- [EXERCISE AIM] Scan the data below and copy each line where "Example" occurs.

[Saved entries]

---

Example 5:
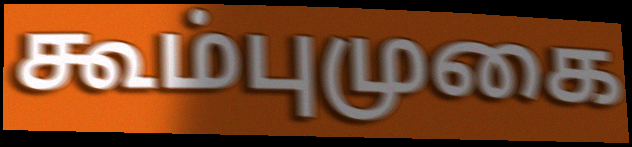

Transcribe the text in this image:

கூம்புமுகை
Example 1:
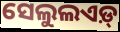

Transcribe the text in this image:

...

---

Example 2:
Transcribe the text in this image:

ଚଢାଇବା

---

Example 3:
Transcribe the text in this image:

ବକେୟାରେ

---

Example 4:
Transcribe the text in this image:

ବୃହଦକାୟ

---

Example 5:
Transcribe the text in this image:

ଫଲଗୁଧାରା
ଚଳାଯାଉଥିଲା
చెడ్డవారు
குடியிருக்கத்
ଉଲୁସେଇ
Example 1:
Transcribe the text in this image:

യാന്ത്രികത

- [RESPONSE BELOW]
Example 5:
Example 1:
Example 2:
Example 3:
Example 4:
Example 5:
Example 1:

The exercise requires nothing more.